[Extracted records]
::::::::
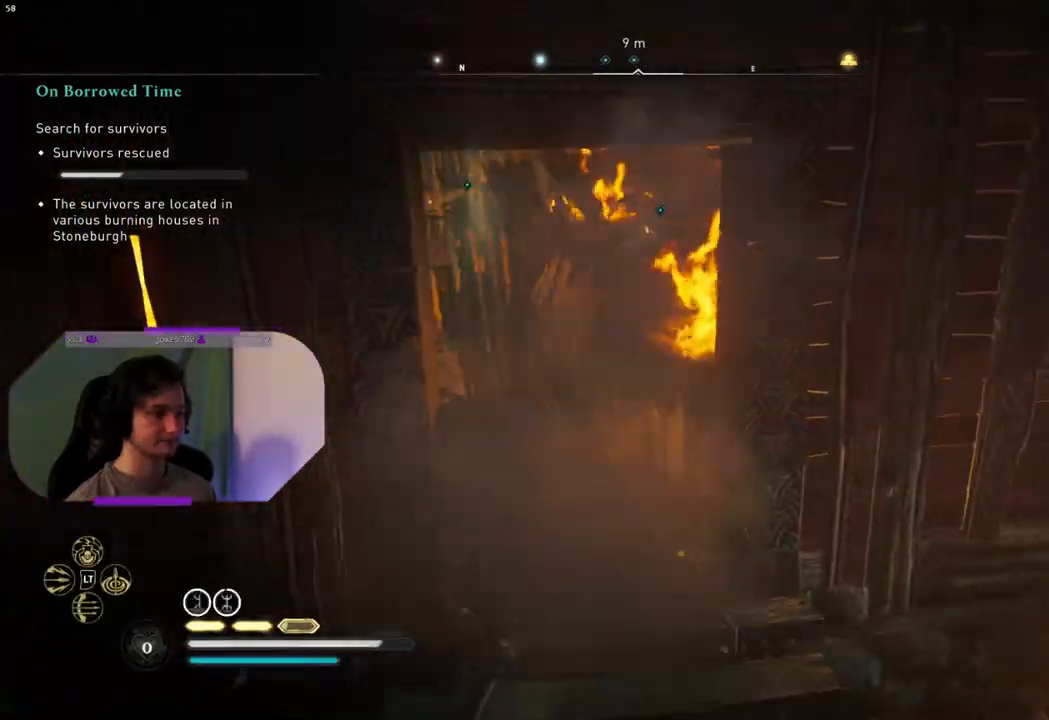
{"buttons": [], "left_stick": "up", "right_stick": "center", "events": [[417, "left_stick", "up"]]}
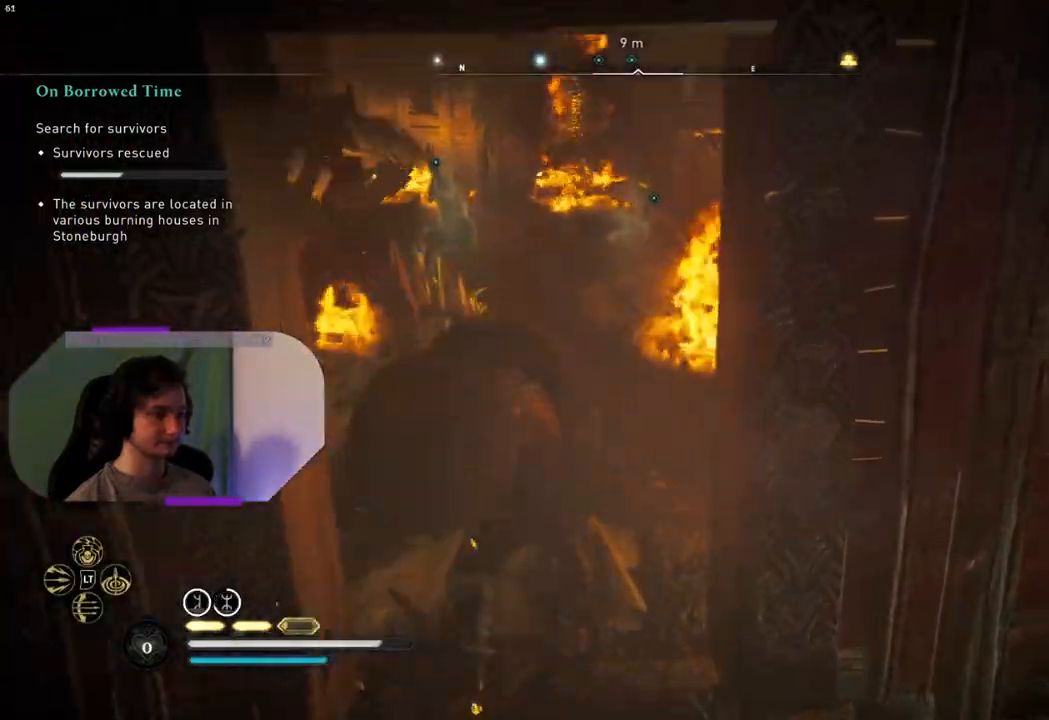
{"buttons": [], "left_stick": "up", "right_stick": "down", "events": [[367, "right_stick", "down"]]}
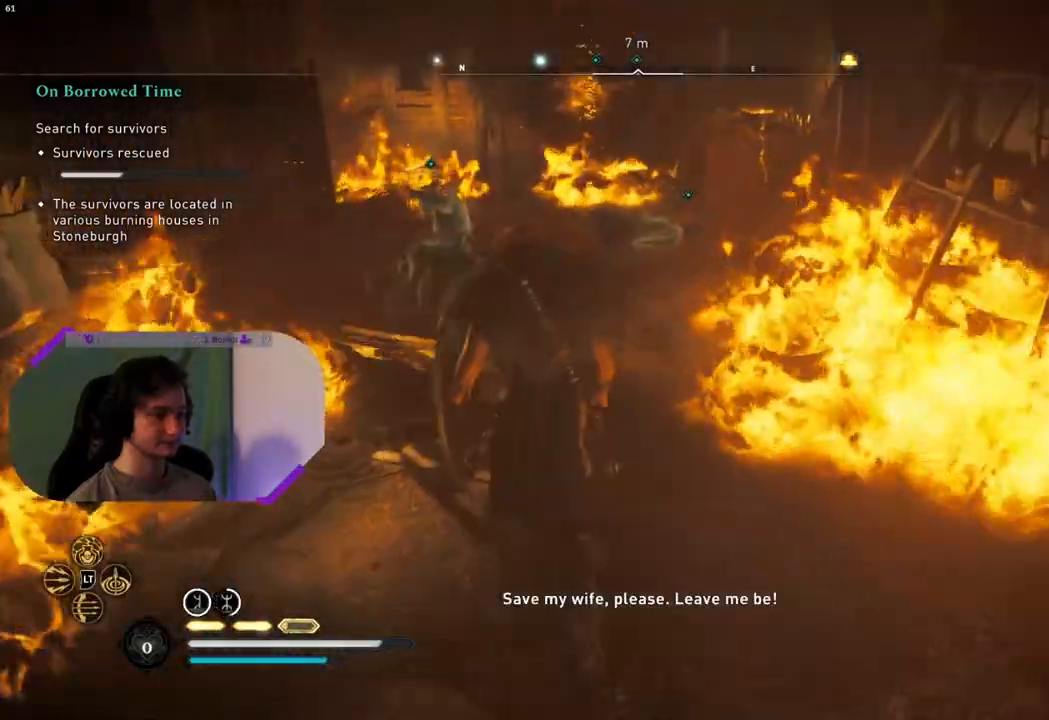
{"buttons": [], "left_stick": "up", "right_stick": "center", "events": [[183, "right_stick", "center"]]}
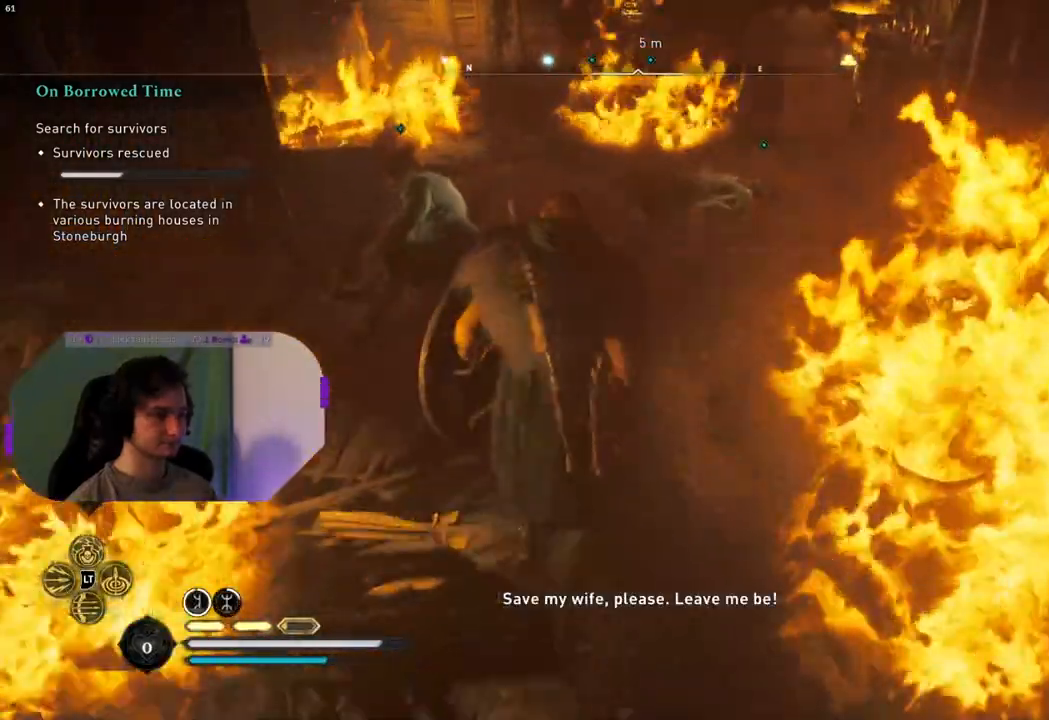
{"buttons": [], "left_stick": "up", "right_stick": "down", "events": [[317, "right_stick", "down"]]}
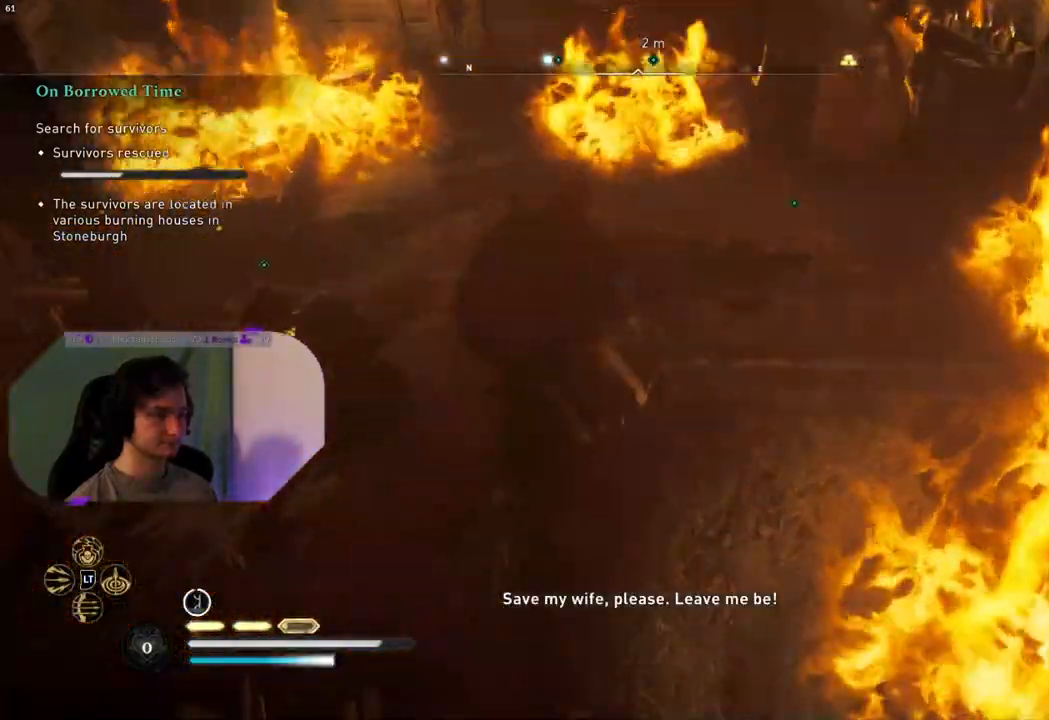
{"buttons": [], "left_stick": "center", "right_stick": "center", "events": [[33, "right_stick", "center"], [117, "left_stick", "center"]]}
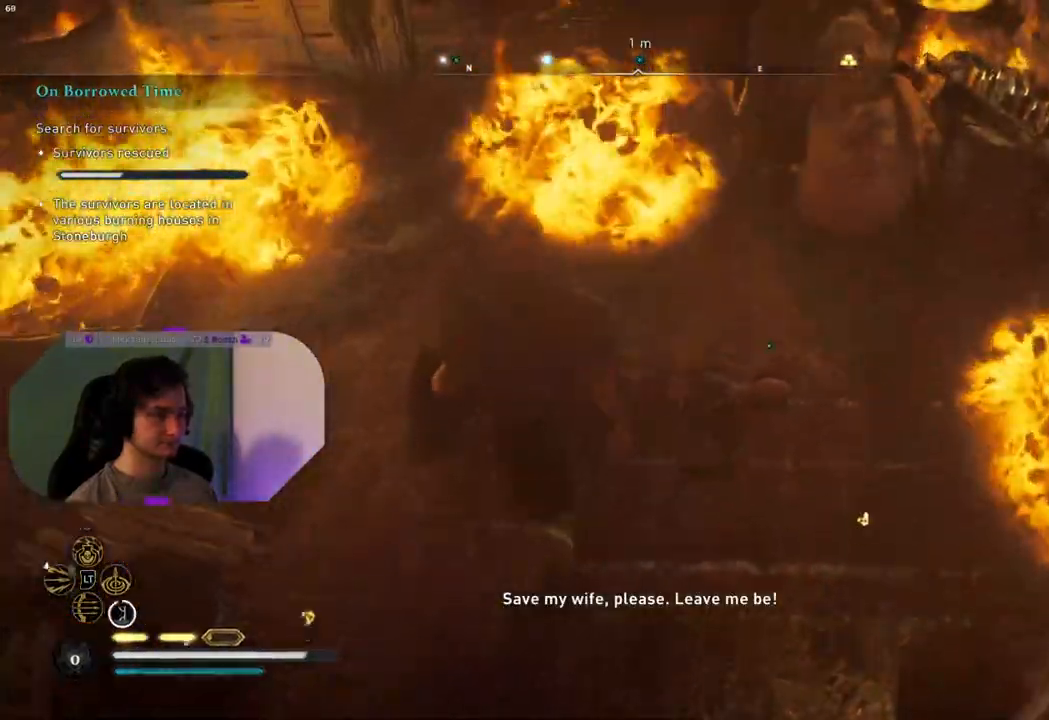
{"buttons": ["TRIANGLE"], "left_stick": "center", "right_stick": "center", "events": [[333, "TRIANGLE", "down"]]}
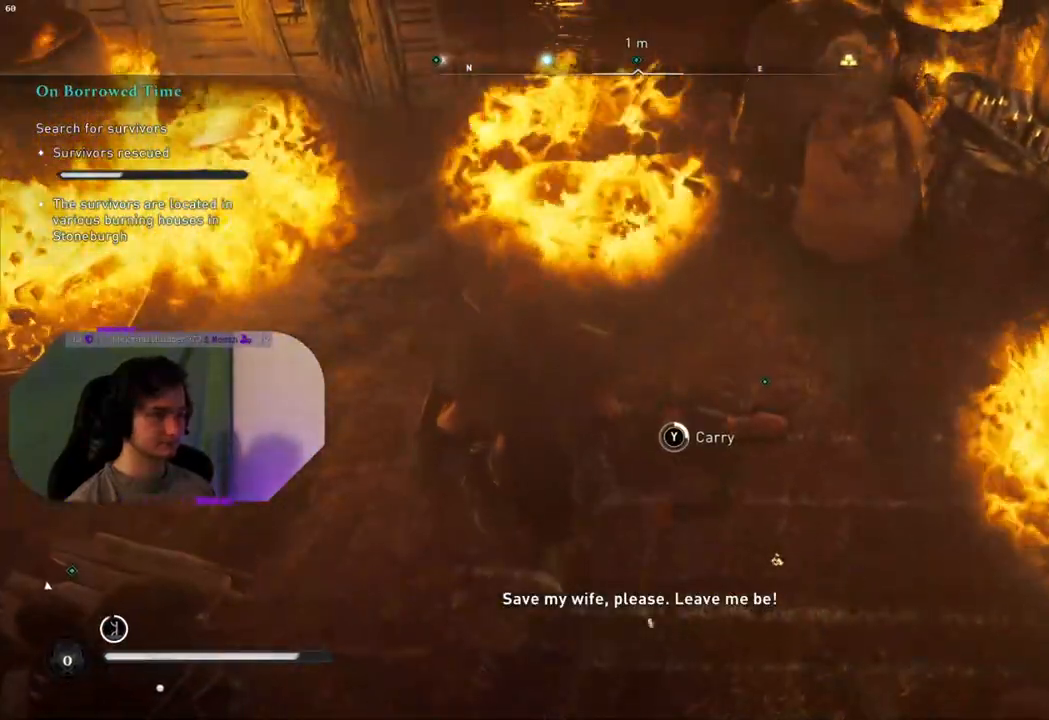
{"buttons": ["TRIANGLE"], "left_stick": "center", "right_stick": "center", "events": []}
::::::::
* _What the task requires_
From the entries, copy out each line containing the word "TRIANGLE".

* _The answer_
{"buttons": ["TRIANGLE"], "left_stick": "center", "right_stick": "center", "events": [[333, "TRIANGLE", "down"]]}
{"buttons": ["TRIANGLE"], "left_stick": "center", "right_stick": "center", "events": []}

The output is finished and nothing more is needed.